Background on me: Web developer since 1994, PHP developer since 2000.
You can easily support hundreds of concurrent users (per minute, not per hour or daily) with a good PHP VPS setup. Don't think that you have to learn something new, just do it right from the start. People will tell you to build using this or that, but honestly PHP powers some of the biggest sites on the net, so ignore them. While there are limitations they can be easily overcome by a little planning, a good host, and some caching.
My setup has handled over 300 concurrent users with next to no slow down. I typically get sub 1.0 second page load times in Google Webmaster Tools, so it's a good template to start with. It can easily handle over 10,000 very active users a day (if you get more than that you can always scale up the hardware, I use a $50 per month VPS):
1. Start off with a good dedicated server or VPS. I use LiquidWeb or their cloud partner StormOnDemand. Excellent host with the best support that I've ever had in 17+ years as a developer. If in doubt call their 800 support number and count how many rings it takes to get a live person. Storm plans start at $35 a month and you can scale up to beastly 96GB servers quickly.
2. Install APC (or another opcode cache). the guys at LiquidWeb/Storm should be able to do this for you. You can make pages load 10x faster with this.

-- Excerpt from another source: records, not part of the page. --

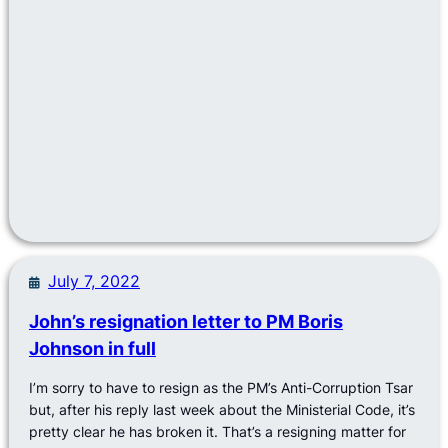
July 7, 2022
John’s resignation letter to PM Boris
Johnson in full
I’m sorry to have to resign as the PM’s Anti-Corruption Tsar
but, after his reply last week about the Ministerial Code, it’s
pretty clear he has broken it. That’s a resigning matter for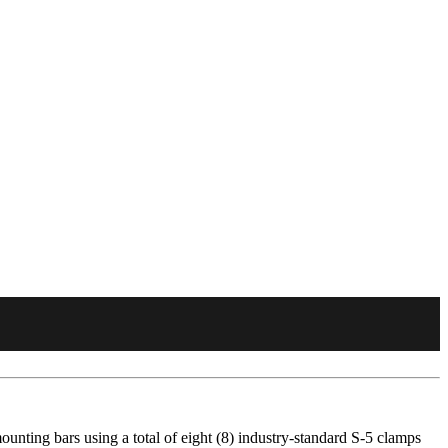
unting bars using a total of eight (8) industry-standard S-5 clamps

3. Use a good FAST framework. I love CodeIginter as it's simple, but you can do awesome things with it. It also has full page caching that is nearly as fast as plain HTML. You can deliver thousands of pages per minute if you set things up properly.
4. Put assets (images, css, etc.) in to a folder with a "far future expires" .htaccess and properly version them. This will mean that your visitors will download it (and request it) one time. Follow Yahoo and Google's general guidelines on high performance web sites and you'll do fine (Good Performance == Good SEO).
5. Plan ahead. Make sure you set things up so that you can move to dedicated database servers (easy with CodeIgniter) and cache as much as possible with APC (or whatever opcode cache you use).
If any of this sounds like a lot it's most of the same stuff you would do with any other language. The second and third biggest problems most pages have are poor shared hosts and not properly caching. Once you get those two issues taken care of the rest is cake. The number one problem is getting the page made in the first place. That's why I would say to use what you know, and get it done. Even if you screw up you can always go back and fix it later. Better to get something out there ASAP. Trial by fire teaches you a lot.